Shirley Berdie cradles the cassette tape gently in slender fingers, as if it were a rare gemstone.

She's kept it close for nearly 35 years -- since her kids sat their grandfather down in 1977, turned on the tape recorder and captured Joseph Sher's stories of growing up as a poor kid shining shoes and hawking fish in Duluth's Bowery.

"It's invaluable and has a pretty good chunk of Minnesota history on it -- from Duluth to the Iron Range and up the North Shore," she says, as the sun filters through her fifth-floor apartment window in St. Paul.

A retired fourth-grade teacher, Berdie spent her first 60 years in Duluth. Then she moved to Asheville, N.C., for 25 years until her husband, John, died in 2009 and her kids encouraged to move back to Minnesota six months ago.

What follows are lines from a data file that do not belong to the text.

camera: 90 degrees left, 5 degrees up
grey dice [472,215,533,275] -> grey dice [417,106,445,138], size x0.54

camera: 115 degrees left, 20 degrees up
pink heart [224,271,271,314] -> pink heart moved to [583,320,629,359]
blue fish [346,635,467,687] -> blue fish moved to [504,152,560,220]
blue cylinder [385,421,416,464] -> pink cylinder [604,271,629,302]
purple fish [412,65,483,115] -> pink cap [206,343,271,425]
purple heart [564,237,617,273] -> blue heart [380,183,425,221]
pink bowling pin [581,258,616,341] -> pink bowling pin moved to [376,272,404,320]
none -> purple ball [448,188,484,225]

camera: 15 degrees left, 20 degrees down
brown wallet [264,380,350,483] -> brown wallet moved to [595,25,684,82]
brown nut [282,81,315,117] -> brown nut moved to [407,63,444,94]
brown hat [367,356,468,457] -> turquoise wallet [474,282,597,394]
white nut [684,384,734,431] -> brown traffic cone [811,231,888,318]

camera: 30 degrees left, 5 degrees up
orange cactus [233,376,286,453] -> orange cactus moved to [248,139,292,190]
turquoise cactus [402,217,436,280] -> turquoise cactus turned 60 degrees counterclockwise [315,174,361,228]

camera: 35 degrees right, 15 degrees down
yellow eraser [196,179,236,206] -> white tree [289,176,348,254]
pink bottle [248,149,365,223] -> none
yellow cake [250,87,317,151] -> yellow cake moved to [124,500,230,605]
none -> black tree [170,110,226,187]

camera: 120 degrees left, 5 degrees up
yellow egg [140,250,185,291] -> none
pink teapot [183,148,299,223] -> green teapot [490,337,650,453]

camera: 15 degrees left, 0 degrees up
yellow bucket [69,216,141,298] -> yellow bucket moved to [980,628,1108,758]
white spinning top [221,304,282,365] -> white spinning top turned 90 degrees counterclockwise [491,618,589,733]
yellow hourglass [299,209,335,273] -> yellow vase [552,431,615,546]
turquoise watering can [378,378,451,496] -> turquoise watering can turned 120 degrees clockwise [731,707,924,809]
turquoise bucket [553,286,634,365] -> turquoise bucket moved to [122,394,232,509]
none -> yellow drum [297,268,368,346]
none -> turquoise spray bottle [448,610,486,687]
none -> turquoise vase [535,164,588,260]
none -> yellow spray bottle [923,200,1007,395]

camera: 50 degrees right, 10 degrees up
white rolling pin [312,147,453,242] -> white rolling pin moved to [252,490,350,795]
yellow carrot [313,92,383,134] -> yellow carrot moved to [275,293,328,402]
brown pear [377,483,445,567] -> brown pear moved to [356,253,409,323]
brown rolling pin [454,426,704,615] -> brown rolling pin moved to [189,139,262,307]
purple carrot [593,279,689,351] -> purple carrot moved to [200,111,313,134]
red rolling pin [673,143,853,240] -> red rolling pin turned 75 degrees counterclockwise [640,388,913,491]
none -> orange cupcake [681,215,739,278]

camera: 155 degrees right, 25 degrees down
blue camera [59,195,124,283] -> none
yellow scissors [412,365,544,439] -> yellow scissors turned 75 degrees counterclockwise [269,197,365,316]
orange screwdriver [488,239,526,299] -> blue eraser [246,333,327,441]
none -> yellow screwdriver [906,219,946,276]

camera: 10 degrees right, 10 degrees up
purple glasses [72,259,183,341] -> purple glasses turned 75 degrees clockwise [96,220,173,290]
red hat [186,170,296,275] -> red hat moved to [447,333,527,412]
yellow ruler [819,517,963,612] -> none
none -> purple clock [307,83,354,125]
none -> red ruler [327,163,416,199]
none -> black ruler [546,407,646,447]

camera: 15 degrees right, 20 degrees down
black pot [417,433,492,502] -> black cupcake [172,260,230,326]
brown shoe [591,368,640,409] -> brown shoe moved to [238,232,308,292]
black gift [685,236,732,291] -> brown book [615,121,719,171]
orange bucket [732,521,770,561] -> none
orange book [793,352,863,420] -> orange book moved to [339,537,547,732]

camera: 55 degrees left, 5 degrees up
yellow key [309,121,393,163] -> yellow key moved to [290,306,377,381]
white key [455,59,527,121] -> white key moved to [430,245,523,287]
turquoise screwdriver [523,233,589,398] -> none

On the 45-minute tape, Joe Sher talks about his days as plumber, pioneer movie theater projectionist and roller rink instructor. Born in 1893, Joe was 83 when the tape was recorded. He died four years later.

"Oh, boy, did I have experiences," he says.

Joe talks about how his father, who emigrated from Vilna before the Russian army could snatch him up, would take a team of horses 20 miles up to Knife River every day and bring back a ton of herring, ciscoes and trout that "peddlers from the old country, with these two little baskets on their arms, would sell on the streetcars and house to house.

"He'd wake me up at 2 o'clock in the morning and I'd go down to the lake shore 100 feet from our house and chop a hole in the ice to get water for the horses," he says. "Money was so scarce that if I needed new shoes, my father would let me pick a dozen of the biggest herrings" to sell.

When lumberjacks came down from the lumber camps, Joe and other 6-year-old shoe-shine boys "were waiting like a bunch of vultures."

"Their pockets were full of money and what the girls didn't take away from them and the bartenders didn't rob them of, would be a harvest for us," he says. "They had these great big muddy boots and we'd shine one and ask for money before we'd shine the other one."

Joe also gives a rare eyewitness account of the November 1905 Mataafa disaster, when an ore boat failed to make it between Duluth's piers and 10,000 people lighted bonfires and watched crew members try to run from the back to the captain's quarters up front between 50- foot waves. Fifteen survived, three were washed over and six in the rear froze to death. "The next morning, we were watching as they chopped the bodies away from the ice and brought them in," he says.

He sold newspapers for 2 cents on Superior Street.

When a man reached out the window and gave him two pennies for the paper, Joe realized he'd slipped him a $5 gold piece by mistake. He ran home with 10 unsold papers to tell his mother. She asked why he didn't sell all the papers.

"I thought I'd better disappear before the guy came looking for me," he explains. "She slapped me and made me go back and sell the rest."

Shirley Berdie can't help but smile.

"If I didn't have this tape, it wouldn't make a great difference in my life," she says. "But I do have it, so it's something I want to pass along and keep alive."